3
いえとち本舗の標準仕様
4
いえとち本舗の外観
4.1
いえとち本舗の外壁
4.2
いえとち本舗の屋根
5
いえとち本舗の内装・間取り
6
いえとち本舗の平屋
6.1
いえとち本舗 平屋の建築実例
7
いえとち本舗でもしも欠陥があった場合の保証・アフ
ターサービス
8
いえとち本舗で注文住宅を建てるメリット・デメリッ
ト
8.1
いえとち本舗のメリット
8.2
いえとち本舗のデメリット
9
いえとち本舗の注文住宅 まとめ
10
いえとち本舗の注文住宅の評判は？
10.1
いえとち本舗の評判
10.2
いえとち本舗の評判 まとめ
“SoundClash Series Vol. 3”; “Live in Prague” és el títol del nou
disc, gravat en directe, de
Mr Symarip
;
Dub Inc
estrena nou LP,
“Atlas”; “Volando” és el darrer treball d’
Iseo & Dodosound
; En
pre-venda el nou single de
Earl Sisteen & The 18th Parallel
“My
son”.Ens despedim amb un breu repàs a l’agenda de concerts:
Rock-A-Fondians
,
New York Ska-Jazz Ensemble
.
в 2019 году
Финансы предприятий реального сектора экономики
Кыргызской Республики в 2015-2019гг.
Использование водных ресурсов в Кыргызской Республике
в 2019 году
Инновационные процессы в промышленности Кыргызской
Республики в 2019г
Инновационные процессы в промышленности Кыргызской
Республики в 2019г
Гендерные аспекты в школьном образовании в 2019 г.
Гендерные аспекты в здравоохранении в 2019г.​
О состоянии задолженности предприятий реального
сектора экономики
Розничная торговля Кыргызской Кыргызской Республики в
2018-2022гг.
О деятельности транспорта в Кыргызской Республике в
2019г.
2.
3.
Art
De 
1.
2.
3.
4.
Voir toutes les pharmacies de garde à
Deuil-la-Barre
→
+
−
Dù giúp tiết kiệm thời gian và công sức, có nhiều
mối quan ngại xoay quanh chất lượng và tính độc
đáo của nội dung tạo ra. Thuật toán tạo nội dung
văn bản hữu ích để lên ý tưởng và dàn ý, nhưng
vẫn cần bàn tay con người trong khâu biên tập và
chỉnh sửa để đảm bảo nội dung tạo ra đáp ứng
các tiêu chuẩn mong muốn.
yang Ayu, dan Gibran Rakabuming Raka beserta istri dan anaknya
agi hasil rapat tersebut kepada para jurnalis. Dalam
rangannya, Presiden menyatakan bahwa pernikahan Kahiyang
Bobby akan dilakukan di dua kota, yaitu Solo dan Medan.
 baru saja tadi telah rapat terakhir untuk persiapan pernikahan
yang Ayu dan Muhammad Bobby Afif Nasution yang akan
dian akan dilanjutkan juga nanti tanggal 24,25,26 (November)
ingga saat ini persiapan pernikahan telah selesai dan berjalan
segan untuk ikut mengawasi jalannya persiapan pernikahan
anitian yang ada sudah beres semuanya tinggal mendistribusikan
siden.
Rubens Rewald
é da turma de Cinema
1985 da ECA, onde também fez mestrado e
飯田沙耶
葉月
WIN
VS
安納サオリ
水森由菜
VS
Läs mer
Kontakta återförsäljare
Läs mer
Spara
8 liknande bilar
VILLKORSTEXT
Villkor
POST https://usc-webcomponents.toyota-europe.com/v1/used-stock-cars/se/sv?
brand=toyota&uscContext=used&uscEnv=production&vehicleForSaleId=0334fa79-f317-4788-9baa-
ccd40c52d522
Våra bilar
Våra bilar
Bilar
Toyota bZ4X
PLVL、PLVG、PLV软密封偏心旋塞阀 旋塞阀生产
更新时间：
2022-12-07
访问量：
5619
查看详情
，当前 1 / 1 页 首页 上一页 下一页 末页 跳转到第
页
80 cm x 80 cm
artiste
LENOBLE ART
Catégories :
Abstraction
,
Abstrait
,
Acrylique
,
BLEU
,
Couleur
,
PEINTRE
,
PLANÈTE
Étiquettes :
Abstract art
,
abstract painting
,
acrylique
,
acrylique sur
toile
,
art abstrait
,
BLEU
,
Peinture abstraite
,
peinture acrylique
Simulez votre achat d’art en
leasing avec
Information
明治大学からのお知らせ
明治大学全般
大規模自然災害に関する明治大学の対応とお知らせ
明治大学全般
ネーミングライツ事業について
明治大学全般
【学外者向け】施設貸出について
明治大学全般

__What you should do__
In the entries above, find each line with the string "Республики" and copy it.

__Exercise answer__
Кыргызской Республики в 2015-2019гг.
Республики в 2019г
Республики в 2019г
Розничная торговля Кыргызской Кыргызской Республики в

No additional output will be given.